In 71%, the duration of disease was less than one year. Mean duration was 8 months. In our study, contact history was present in 7 paucibacillary (3 indeterminate and 4 BT Hansen) and 2 multibacillary patients (2 BT Hansen) patients. As in Table 3, more number of PB cases seen among patients with contact history (P value is 0.00001- statistically significant at p<.05). Two patients (childhood indeterminate leprosy) had contact with their father who were treated lepromatous leprosy patients, four BT patients had contact with their treated BL/LL grandparents, two BT patients with their treated BL siblings and one indeterminate Hansen patient worked in a leprosy centre (Figure 4A). All the contacts were multibacillary cases and smear positive.

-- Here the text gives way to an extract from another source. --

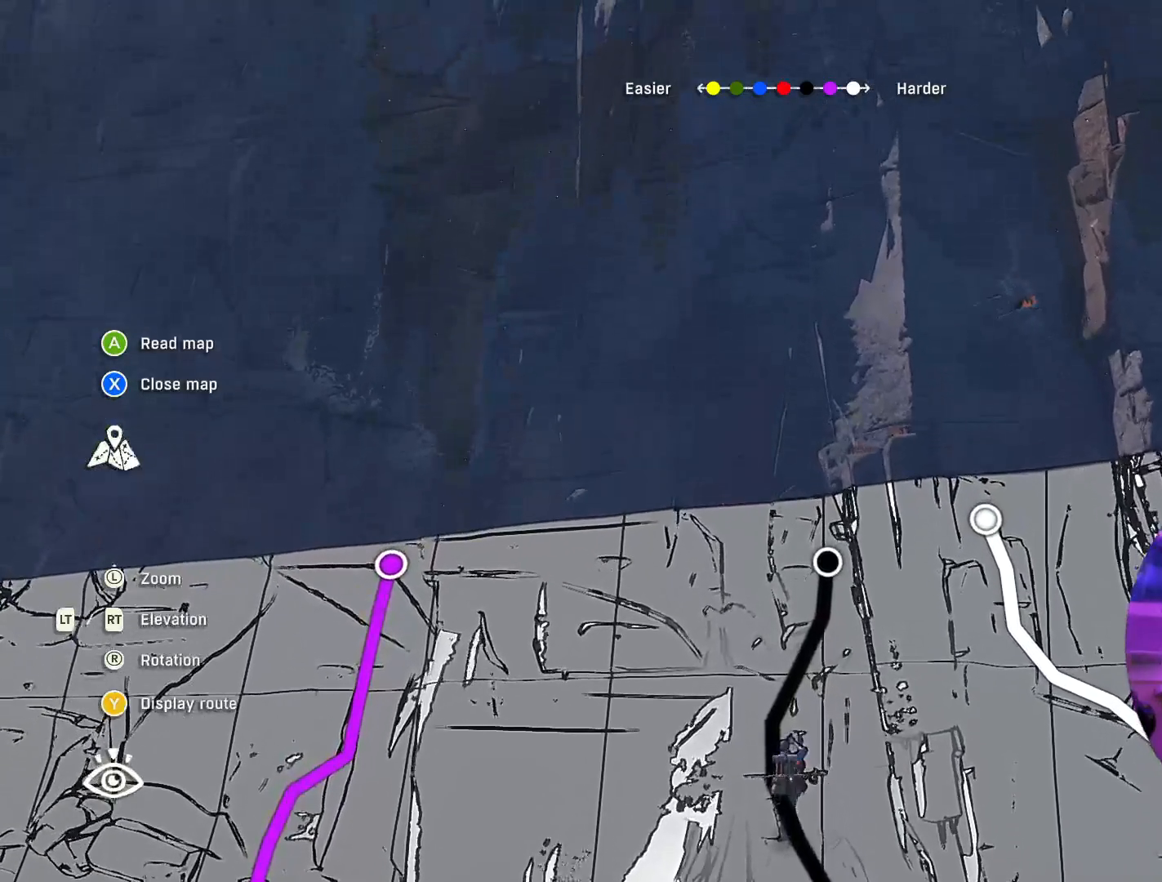
{"buttons": [], "left_stick": "left", "right_stick": "down", "events": [[200, "right_stick", "down"]]}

As in Table 4 and Figure 2, most common clinical spectrum was BT borderline tuberculoid (71%) followed by BL borderline lepromatous leprosy (13.1%). Other types seen were I-indeterminate (7.9%), BB mid borderline (5.2%) and PNL pure neuritic leprosy(2.6%). We didn’t find any LL, TT leprosy and relapse in our study. As in Table 4, eight paucibacillary (20.9%) and thirty multibacillary (79%) patients were seen in our study. As in Table 5, more number of multibacillary cases seen with duration of disease less than one year (p value<0.001, statistically significant). All the female patients(6) had BT borderline tuberculoid leprosy.

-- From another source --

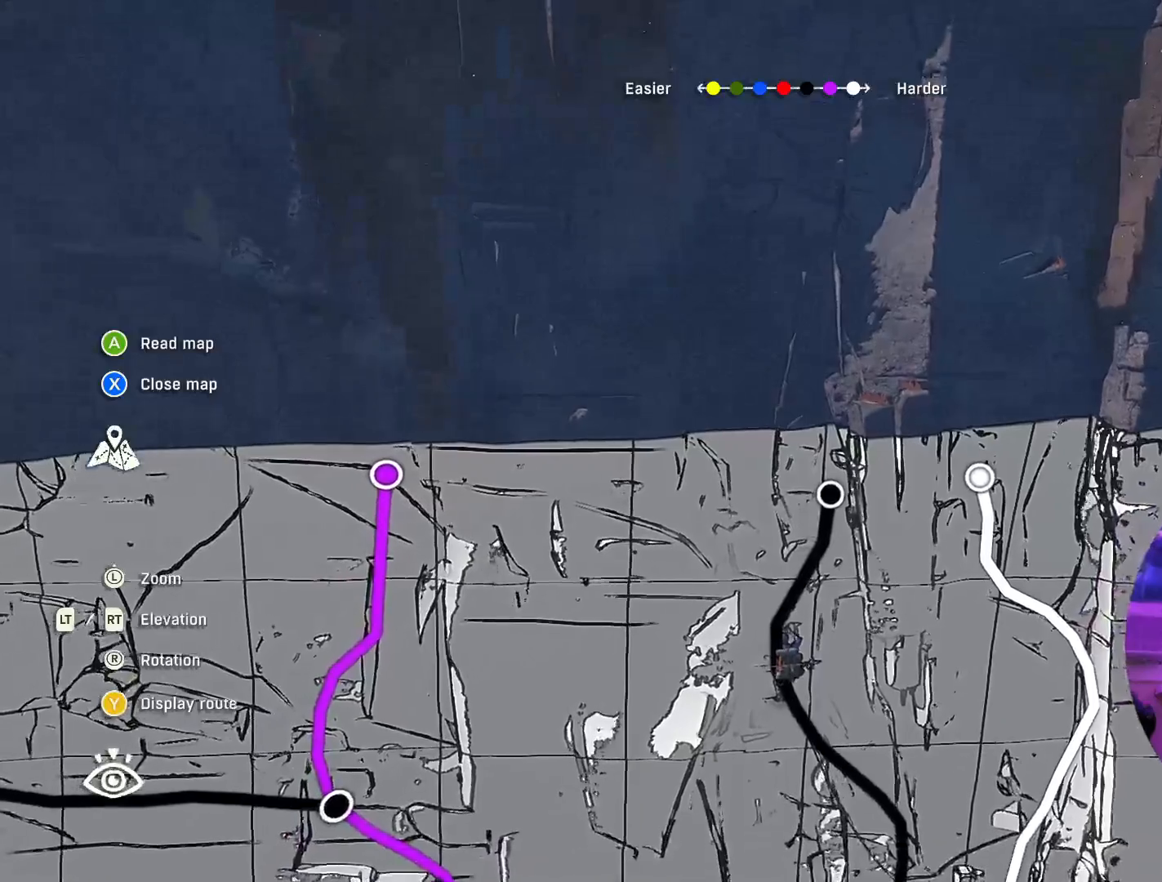
{"buttons": ["L2"], "left_stick": "center", "right_stick": "center", "events": [[84, "left_stick", "center"], [184, "right_stick", "right"], [334, "left_stick", "left"], [467, "L2", "down"], [467, "left_stick", "center"], [484, "right_stick", "center"]]}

As in Table 4, majority (97.4%) presented with hypopigmented patches and only 2.6% had no skin involvement(pure neuritic Hansen). The distribution of patches was predominantly over the exposed body parts such as upper extremities (68%), lower extremities (42%) and face (26%). Involvement of covered body parts were seen in 18%. Bilaterally symmetrical skin lesions and infiltrated plaque were noted in 13%. Nodules was a presenting complaint in 2.6%. Peripheral nerve trunk enlargement were encountered commonly(92%) in our study population. Multiple nerve trunk enlargement (79%) was common followed by single nerve trunk(13% cases). Among them 54% had grade 1 thickening, 37% had grade 2 and 8% had grade 3 thickening.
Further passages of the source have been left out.